Après nous, le dieu sauvage

C’était un temps post-apocalyptique. Le funeste sort annoncé par les prophètes n’était jamais advenu. À moins que le monde y eût survécu et ne fût entré dans une période plus calme. Ils avaient prédit le pire. Un hiver de révolte universelle. Un âge de la hache, un âge du glaive, un âge de tempêtes, un âge du loup, précurseur du chaos final. Mais les boucliers ne s’étaient pas rompus, les ténèbres n’étaient pas retombées. Comment cela se faisait-il ? Et pourquoi ? Duncan Chalk, l’un des principaux bénéficiaires de l’âge nouveau, se posait parfois cette amusante question.

Les glaives avaient été transformés en socs de charrue.

Les famines étaient abolies.

La démographie était maîtrisée.

L’homme ne polluait plus quotidiennement son environnement. Le ciel était relativement pur. Les rivières étaient propres. Il y avait des lacs d’azur cristallin, des parcs verdoyants. Évidemment, ce n’était pas tout à fait l’âge d’or. Le crime, la maladie, la faim existaient encore, mais uniquement dans d’obscurs recoins isolés. Pour l’écrasante majorité des gens, c’était la prospérité.

La communication était instantanée d’un bout à l’autre du globe. Les transports allaient nettement moins vite ; ils étaient néanmoins rapides. On dépouillait les planètes inhabitées du système solaire de leurs réserves de minéraux, de leurs métaux et même de leur enveloppe gazeuse. On avait atteint les étoiles les plus proches. La Terre était florissante. Les idéologies de la misère s’étiolent à la saison des vaches grasses.
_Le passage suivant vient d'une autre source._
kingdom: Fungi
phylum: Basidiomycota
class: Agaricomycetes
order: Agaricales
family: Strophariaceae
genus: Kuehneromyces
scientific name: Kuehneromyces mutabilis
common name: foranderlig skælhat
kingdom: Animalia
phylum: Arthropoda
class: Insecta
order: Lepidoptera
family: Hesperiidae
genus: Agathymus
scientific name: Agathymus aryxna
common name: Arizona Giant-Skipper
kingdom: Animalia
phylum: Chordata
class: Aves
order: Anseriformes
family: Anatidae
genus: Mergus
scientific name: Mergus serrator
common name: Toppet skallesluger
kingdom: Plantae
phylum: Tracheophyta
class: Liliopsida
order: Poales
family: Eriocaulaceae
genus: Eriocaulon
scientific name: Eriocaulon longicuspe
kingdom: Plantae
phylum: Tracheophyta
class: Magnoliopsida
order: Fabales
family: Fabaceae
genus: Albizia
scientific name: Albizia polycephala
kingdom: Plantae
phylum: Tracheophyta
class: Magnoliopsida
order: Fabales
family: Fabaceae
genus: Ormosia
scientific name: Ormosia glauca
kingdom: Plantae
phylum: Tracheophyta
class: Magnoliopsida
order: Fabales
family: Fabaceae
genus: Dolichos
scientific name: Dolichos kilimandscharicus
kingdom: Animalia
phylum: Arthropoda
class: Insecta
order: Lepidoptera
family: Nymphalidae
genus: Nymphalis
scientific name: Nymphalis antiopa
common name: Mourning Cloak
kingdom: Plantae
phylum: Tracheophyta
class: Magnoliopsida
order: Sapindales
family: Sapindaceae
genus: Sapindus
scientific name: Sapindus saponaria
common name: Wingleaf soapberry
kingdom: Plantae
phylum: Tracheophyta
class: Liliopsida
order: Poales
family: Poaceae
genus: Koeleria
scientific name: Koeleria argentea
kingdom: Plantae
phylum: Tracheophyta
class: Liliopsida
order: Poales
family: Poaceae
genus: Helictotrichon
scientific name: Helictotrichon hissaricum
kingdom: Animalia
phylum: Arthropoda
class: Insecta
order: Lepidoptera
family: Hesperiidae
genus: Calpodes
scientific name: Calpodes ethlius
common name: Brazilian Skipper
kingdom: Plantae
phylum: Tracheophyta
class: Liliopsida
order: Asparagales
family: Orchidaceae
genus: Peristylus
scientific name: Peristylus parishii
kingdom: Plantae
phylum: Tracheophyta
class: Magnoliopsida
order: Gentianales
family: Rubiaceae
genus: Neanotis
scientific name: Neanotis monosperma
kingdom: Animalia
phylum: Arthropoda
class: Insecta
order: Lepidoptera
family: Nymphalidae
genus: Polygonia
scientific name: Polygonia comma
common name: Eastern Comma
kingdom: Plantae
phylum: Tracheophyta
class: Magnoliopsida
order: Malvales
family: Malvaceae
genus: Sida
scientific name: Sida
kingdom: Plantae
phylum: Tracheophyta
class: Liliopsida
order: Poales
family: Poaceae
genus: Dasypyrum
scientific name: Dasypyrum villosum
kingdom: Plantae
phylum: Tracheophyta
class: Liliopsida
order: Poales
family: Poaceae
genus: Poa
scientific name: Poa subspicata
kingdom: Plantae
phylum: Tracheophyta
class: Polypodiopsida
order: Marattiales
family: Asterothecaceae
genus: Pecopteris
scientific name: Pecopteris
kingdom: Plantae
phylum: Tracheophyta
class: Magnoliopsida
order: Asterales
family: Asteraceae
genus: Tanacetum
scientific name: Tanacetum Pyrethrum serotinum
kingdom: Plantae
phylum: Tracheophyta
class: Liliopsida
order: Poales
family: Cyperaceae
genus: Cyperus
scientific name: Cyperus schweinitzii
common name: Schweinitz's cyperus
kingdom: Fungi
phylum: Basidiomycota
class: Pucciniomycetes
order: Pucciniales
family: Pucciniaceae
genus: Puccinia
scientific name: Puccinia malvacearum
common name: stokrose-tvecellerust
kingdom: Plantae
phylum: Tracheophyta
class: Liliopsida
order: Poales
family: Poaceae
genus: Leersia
Cependant, l’abondance est une notion relative. Des besoins, des envies, des motivations matérielles survivent. Les faims les plus profondes, les plus noires ne sont pas toujours compensées par les gros salaires. Chaque époque enfante ses distractions caractéristiques.

Chalk avait été l’un des artisans des nouvelles formes de divertissements de l’époque.

Son empire d’amuseur public s’étendait sur la moitié du système solaire, lui apportant la richesse, la puissance, la satisfaction de son ego et la célébrité – dans la mesure où il la désirait. Indirectement, il lui permettait d’assouvir les pulsions engendrées par sa réalité physique et psychologique, qui l’auraient miné s’il avait vécu à un autre siècle. Mais il était en mesure de faire ce qui était nécessaire pour assouvir ses désirs.

Il avait besoin de manger fréquemment. Et pas seulement de la viande et des légumes.

Au centre de son empire, Chalk suivait les faits et gestes de son couple d’amoureux. Présentement, ils étaient en route pour l’Antarctique. À l’affût de la couche nuptiale, Aoudad et Nikolaides lui transmettaient régulièrement leurs rapports. Mais Chalk n’avait plus besoin de larbins pour savoir ce qui se passait. Il avait maintenant réalisé le contact avec ces deux épaves et elles lui fournissaient des informations d’une nature particulière.

Jusqu’à présent, il ne captait que des effluves de bonheur. Sans aucun intérêt. Mais il jouait patiemment sa partie. Une sympathie mutuelle les avait attirés, mais la sympathie était-elle le fondement d’un amour immortel ? Chalk ne le pensait pas. Il était prêt à miser une fortune pour prouver qu’il avait raison. Leurs sentiments changeraient. Et Duncan Chalk en retirerait son bénéfice, si l’on peut dire.

Aoudad était en ligne.

— Nous venons d’arriver, monsieur. On les conduit à l’hôtel.

— Parfait, parfait. Veillez à ce qu’ils aient toutes leurs aises.

— Naturellement.

— Mais évitez de rester trop longtemps avec eux. Ils aspirent à la solitude à deux et n’ont aucune envie d’être chaperonnés. Est-ce que je me fais bien comprendre, Aoudad ?

— Ils auront le Pôle tout entier pour eux tout seuls.

Chalk sourit. Ce voyage serait un rêve d’amants. En ce siècle raffiné, il suffisait d’avoir la bonne clé pour ouvrir toutes les portes du plaisir. Burris et Lona allaient s’en donner à cœur joie.

L’apocalypse pouvait attendre un peu.